TASK DESCRIPTION
Could you update the lines between the one holding "3490 Ft-tól" and the one holding "והרגישו את כל היתרונות שהיא יכולה להציע.", inclusive, changing "Megnézem" to "Kosárba teszem" and keeping everything else the same? Please leave the pictures out of your answer.

(Dataset entries)

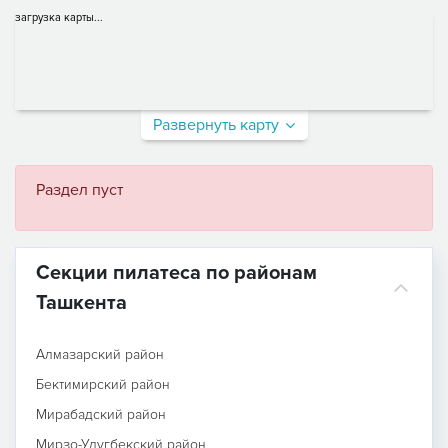
загрузка карты...
Развернуть карту
Раздел пуст
Секции пилатеса по районам
Ташкента
Алмазарский район
Бектимирский район
Мирабадский район
Мирзо-Улугбекский район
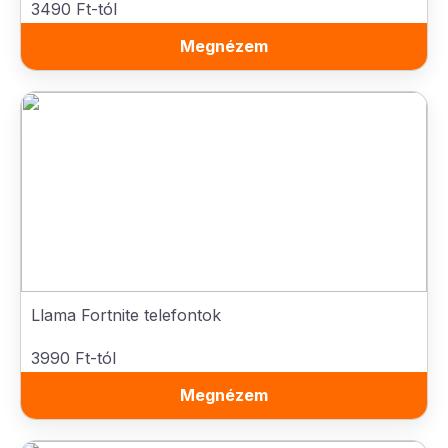
3490 Ft-tól
Megnézem
Llama Fortnite telefontok
3990 Ft-tól
Megnézem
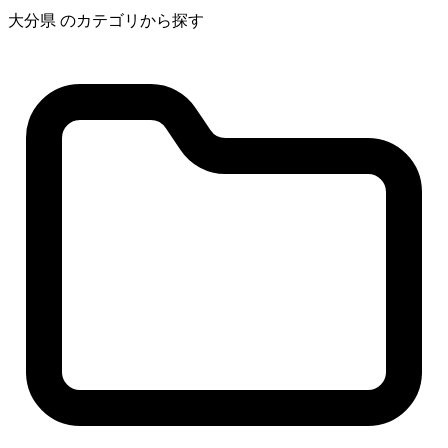
大分県 のカテゴリから探す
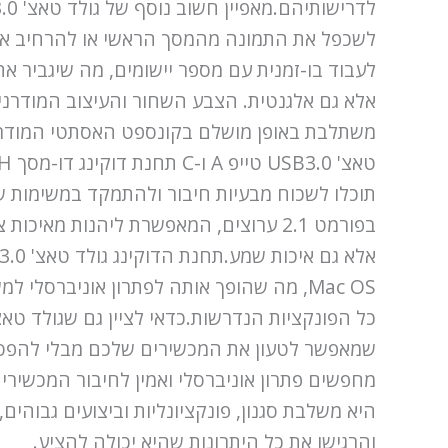
אלא גם אלגנטית. הצבע השחור והעיצוב המודרני 
בפורמט 2.1 ערוצים, המאפשרת ליהנות 
שמאפשר לטעון את המכשירים שלכם מבלי להפסיק
היא משלבת סגנון, פונקציונליות וביצועים גבוה
והרגישו את כל היתרונות שהיא יכולה להציע.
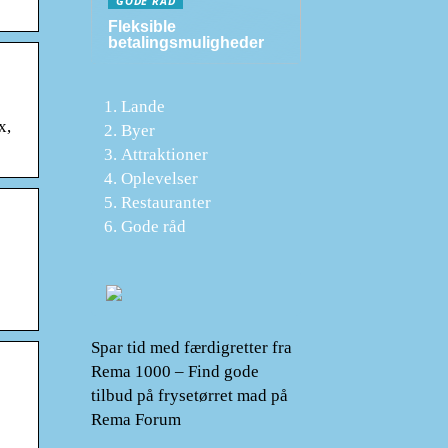
GODE RÅD
Fleksible
betalingsmuligheder
Lande
x,
Byer
Attraktioner
Oplevelser
Restauranter
Gode råd
Spar tid med færdigretter fra
Rema 1000 – Find gode
tilbud på frysetørret mad på
Rema Forum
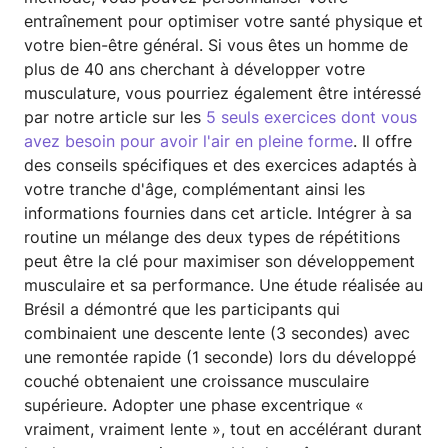
entraînement pour optimiser votre santé physique et
votre bien-être général. Si vous êtes un homme de
plus de 40 ans cherchant à développer votre
musculature, vous pourriez également être intéressé
par notre article sur les
5 seuls exercices dont vous
avez besoin pour avoir l'air en pleine forme
. Il offre
des conseils spécifiques et des exercices adaptés à
votre tranche d'âge, complémentant ainsi les
informations fournies dans cet article. Intégrer à sa
routine un mélange des deux types de répétitions
peut être la clé pour maximiser son développement
musculaire et sa performance. Une étude réalisée au
Brésil a démontré que les participants qui
combinaient une descente lente (3 secondes) avec
une remontée rapide (1 seconde) lors du développé
couché obtenaient une croissance musculaire
supérieure. Adopter une phase excentrique «
vraiment, vraiment lente », tout en accélérant durant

YOUR SOLUTION
3490 Ft-tól
Kosárba teszem
Llama Fortnite telefontok
3990 Ft-tól
Kosárba teszem
大分県 のカテゴリから探す
אלא גם אלגנטית. הצבע השחור והעיצוב המודרני 
בפורמט 2.1 ערוצים, המאפשרת ליהנות 
שמאפשר לטעון את המכשירים שלכם מבלי להפסיק
היא משלבת סגנון, פונקציונליות וביצועים גבוה
והרגישו את כל היתרונות שהיא יכולה להציע.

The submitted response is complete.